I’ve done a lot of work in the past around ETL jobs, and helping data scientists/less technically oriented people set up workflows, and improve performance. My biggest win was taking a job that was supposed to run daily, and optimize it to run within 10 minutes. The biggest win we got here was simply by splitting up the various steps of the job and running some of them in parallel. The next biggest was by identifying parts of the job we could precompute and update incrementally. But something that has struck me is how many systems I’ve seen that have “hidden” interdependencies, for example Zapier’s workflows, where if twitter doesn’t post your tweet for some reason, it may not get posted to Facebook either. I’d like to take a few minutes to discuss how I think the ETL space can be improved. I doubt I’ll get to any of this soon, but it’s on my (very) long list of things to do eventually.
Intuitive parallelization
Barring multi-step SQL queries that build intermediate tables, most ETL (and even more general workflow) operations can be run in parallel. There’s no reason not to expose this complexity to the user. In fact, I think most will find it liberating. Handling synchronization between parallel tasks is an exercise given to CS students, so there’s very little excuse for this to already be handled automatically by our software. A simple UI could allow dependencies to be drawn between steps, showing how we can run multiple operations in parallel.
Manual checkpoints
Something we’ve discussed on my side-project Feedio is allowing users to manually review things before they happen. A decent way to handle this could turn a normally painful experience into a semi-magical one, giving peace of mind to luddite users, and instant feedback for workflows under development.

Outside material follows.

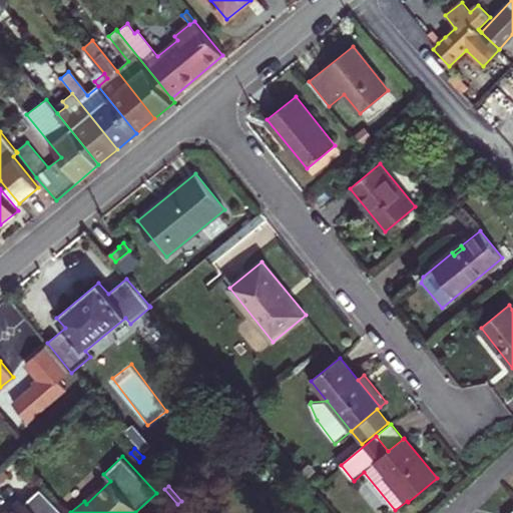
[(33,512),(21,500),(6,512),(33,512)]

It also means that a workflow entirely comprised of manual checkpoints can be automated once it’s in this system.
Scalable execution
Processing jobs like this are embarrassingly parallelizeable, and any decent framework should have a scheduler that can stream records between worker nodes based on the relative cost/benefit of the communication overhead versus the estimated cost of concurrent processing. Perhaps the most important part is that it should do this strictly transparently, given that most people don’t want to ever deal with concurrency/scaling issues (or are even aware of such things).

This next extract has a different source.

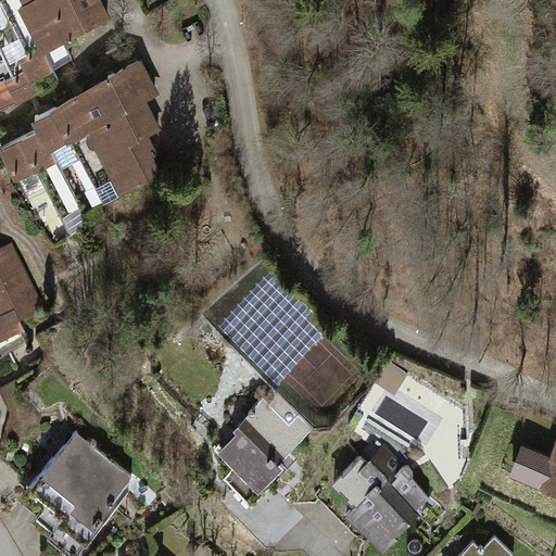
[(52,65),(19,0),(0,0),(0,9),(39,87),(59,78),(52,65)]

Why it won’t happen anytime soon
- The form factor isn’t immediately obvious. I think there’s a place for this system to exist as a native standalone app, but at the same time it could exist as a distributed system.

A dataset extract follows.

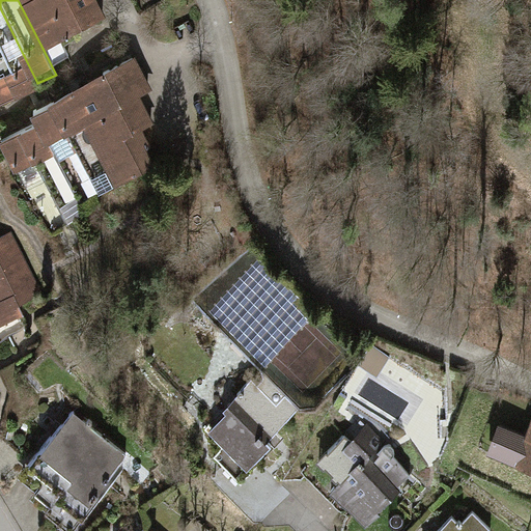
[(18,0),(50,62),(68,53),(60,36),(42,0),(18,0)]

- Graph drawing UX widgets aren’t well done yet. There are some neat attempts at this for web, but they’re still in their infancy.
- Doing distributed systems is really fucking hard. Doing distributed systems that interface with outside components is an exercise in futility.
- Scaling a system from something that runs in the background of a smartphone through a desktop service and up to multiple dedicated servers is hard. It’s just too many platforms to test for (not to mention all the small edge cases of devices dropping in and out).
- The established players won’t be looking in this direction, and the approach is too high-risk for new startups.
Why it will happen sooner than you think
- Zapier is moving in this direction. They’re business model is prohibitively expensive to be useful, so it’ll be used more for glue, rather than realizing its full potential.
- Amazon is on the cusp of discovering how useful this is, although knowing them, they’ll miss the mark by a wide margin and it will never see mainstream use because they will make it with too many knobs, and none of the ones most people want/need.
- Every single company in the world has workflow problems. Often, they buy custom solutions that solve one workflow problem, without any generality. The market is huge, and the first venture to use maximum effort will win huge support.